> On Mar 22, 2014, at 2:11 PM, Tom Russo <[email protected]> wrote:
> 
> Yeah, since that script just takes the raw NMEA strings and tacks on an APRS
> header, it's extraordinarily simple.  

I was going to say idiot simple. :). It doesn't even check for correct 
checksums, just a simple RE match to make sure it looks like a valid NMEA 
sentence.  It needs to pick out GPGGA and GPRMC sentence pairs to make a valid 
APRS position report. 

As Tom says it really needs to be an APRS client implementation to work well.  
Kurt is ahead of me in implementing this, but he cheated and used COTS hardware 
while I've been busy building my own (maybe he's just smarter).  :)

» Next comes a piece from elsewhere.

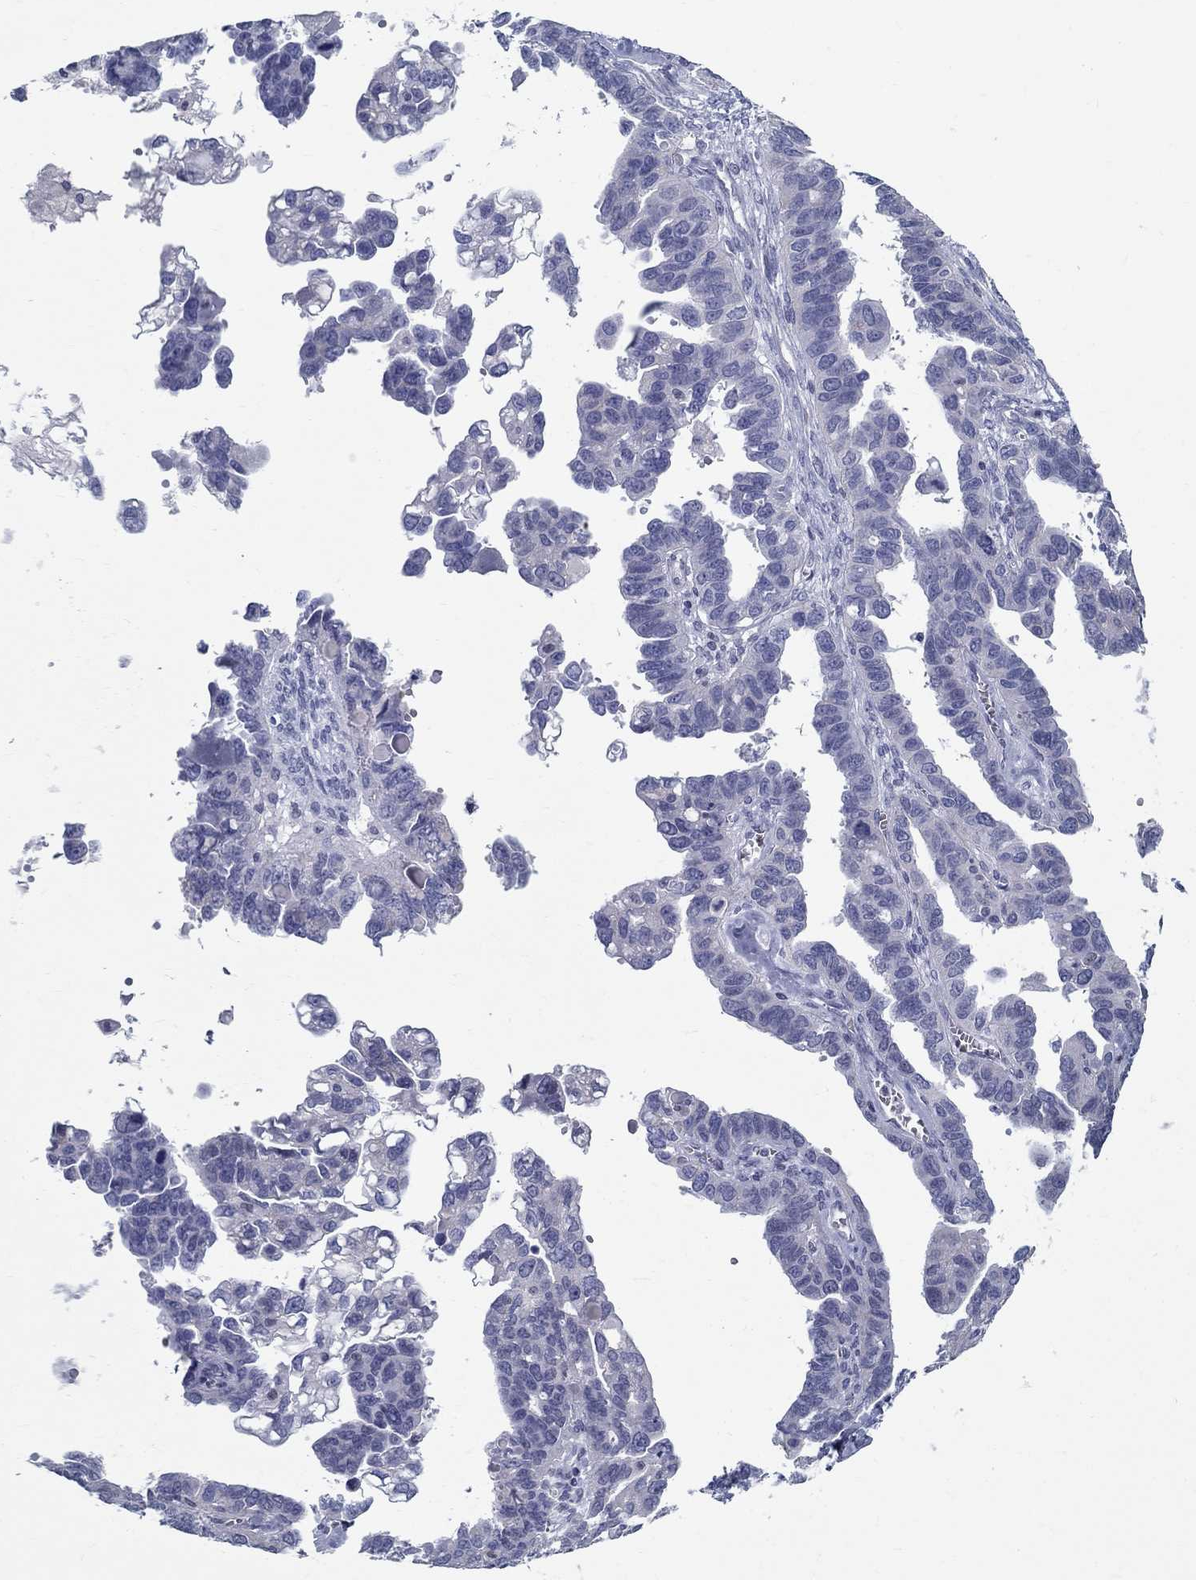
{"staining": {"intensity": "negative", "quantity": "none", "location": "none"}, "tissue": "ovarian cancer", "cell_type": "Tumor cells", "image_type": "cancer", "snomed": [{"axis": "morphology", "description": "Cystadenocarcinoma, serous, NOS"}, {"axis": "topography", "description": "Ovary"}], "caption": "Immunohistochemistry of ovarian cancer demonstrates no staining in tumor cells.", "gene": "GUCA1A", "patient": {"sex": "female", "age": 69}}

The bulk of the code is rs232 handling that someone else wrote and my hack 
isn't properly documented to give credit and I don't even recall what the 
copyright/licensing may have been or where I downloaded it. That's why I'm not 
really advertising. I don't care if anyone wants to use it for themselves.

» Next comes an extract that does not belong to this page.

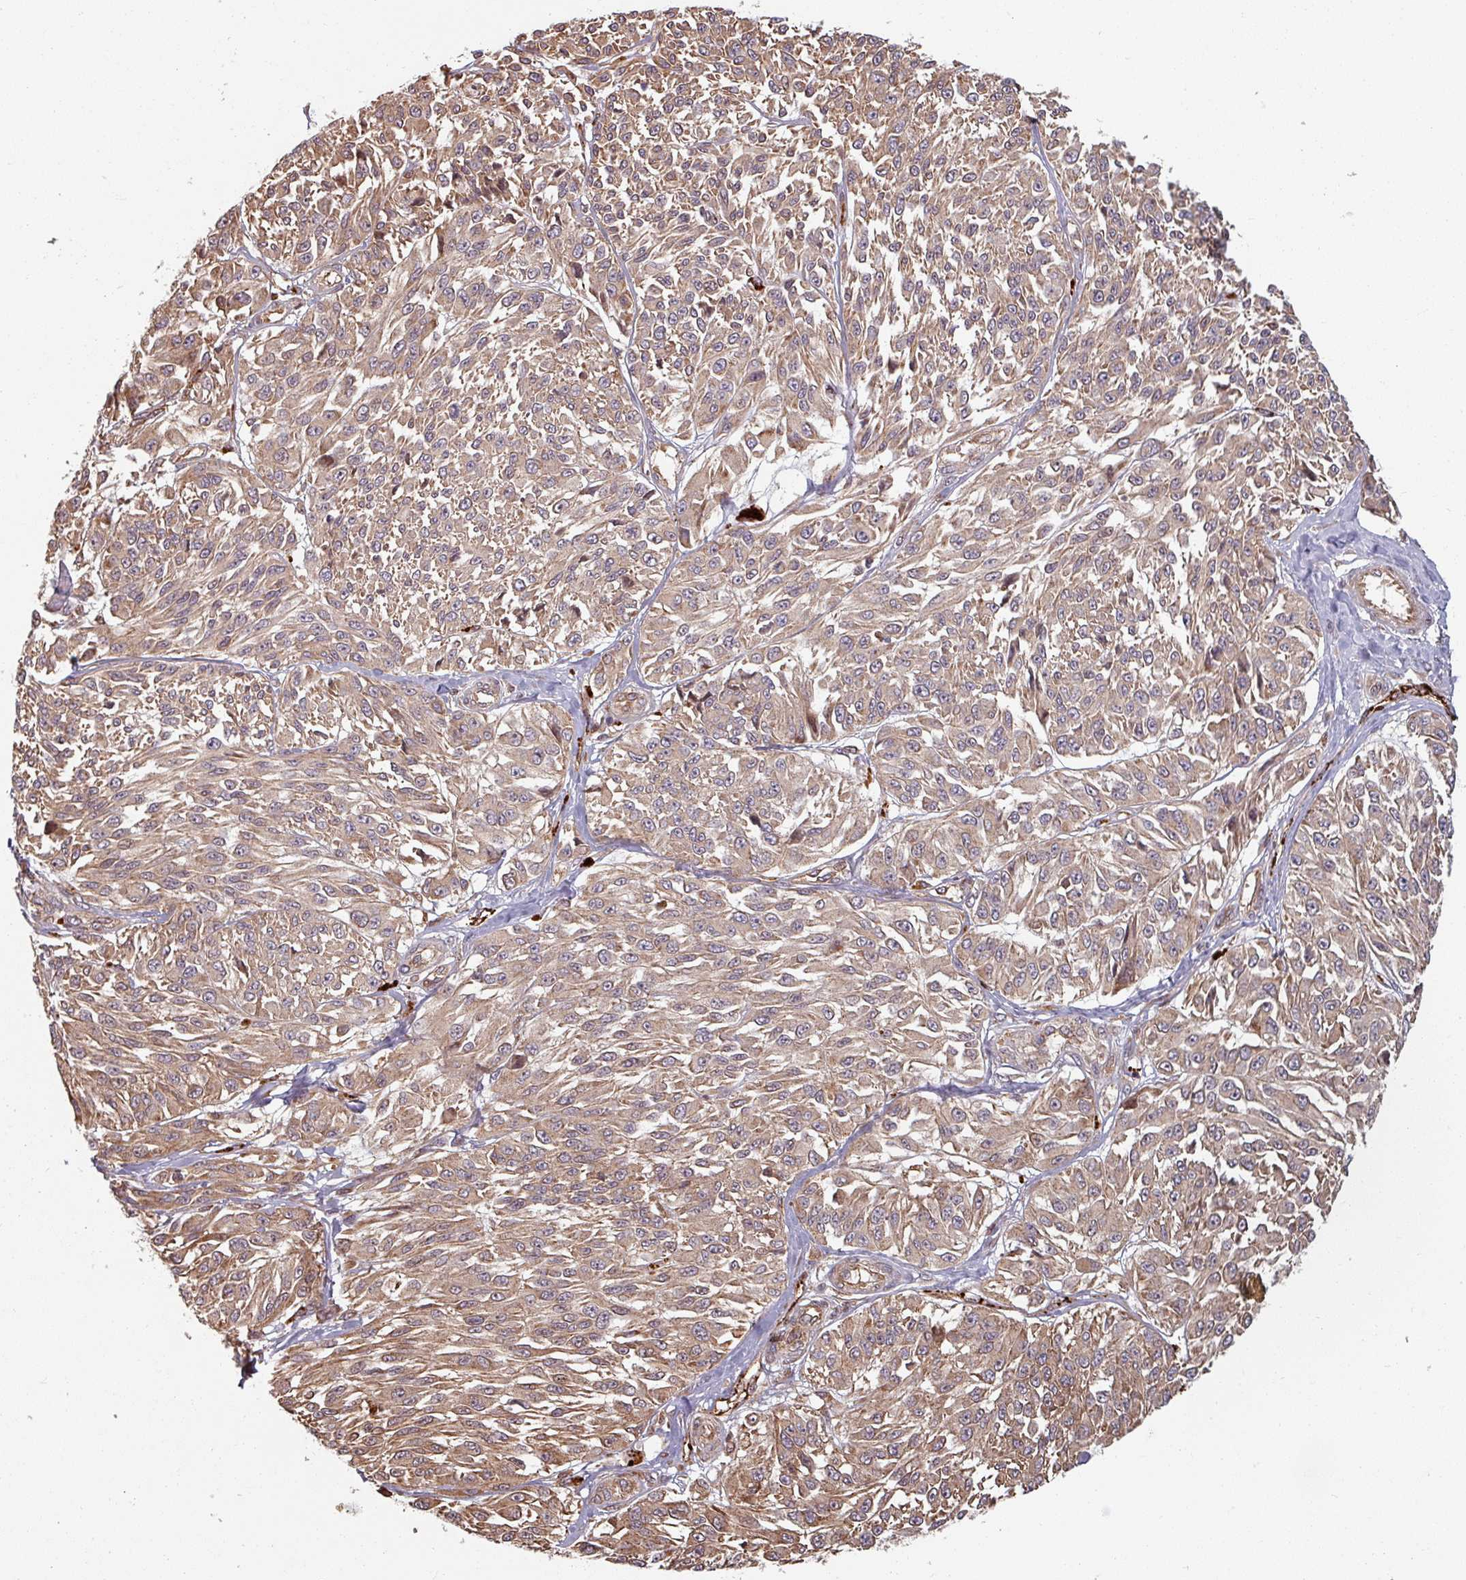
{"staining": {"intensity": "moderate", "quantity": ">75%", "location": "cytoplasmic/membranous"}, "tissue": "melanoma", "cell_type": "Tumor cells", "image_type": "cancer", "snomed": [{"axis": "morphology", "description": "Malignant melanoma, NOS"}, {"axis": "topography", "description": "Skin"}], "caption": "Protein analysis of melanoma tissue displays moderate cytoplasmic/membranous positivity in approximately >75% of tumor cells. The staining was performed using DAB (3,3'-diaminobenzidine), with brown indicating positive protein expression. Nuclei are stained blue with hematoxylin.", "gene": "EID1", "patient": {"sex": "male", "age": 94}}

With all the rf hardware currently available that's cheap and fast, it'd be 
nice to have tracking that can keep up.  Even though 2m 1200 baud can't handle 
it, even the retired d7 can do 9600 baud.

I'm kinda on the fence with my rocket tracking, as current APRS systems can't 
really keep up - cots rf modules are cheaper and faster and in most cases 
license free. Still, the applications are more mature, and nothing beats xastir 
- that's why I try to feed all my tracking data into xastir for consumption.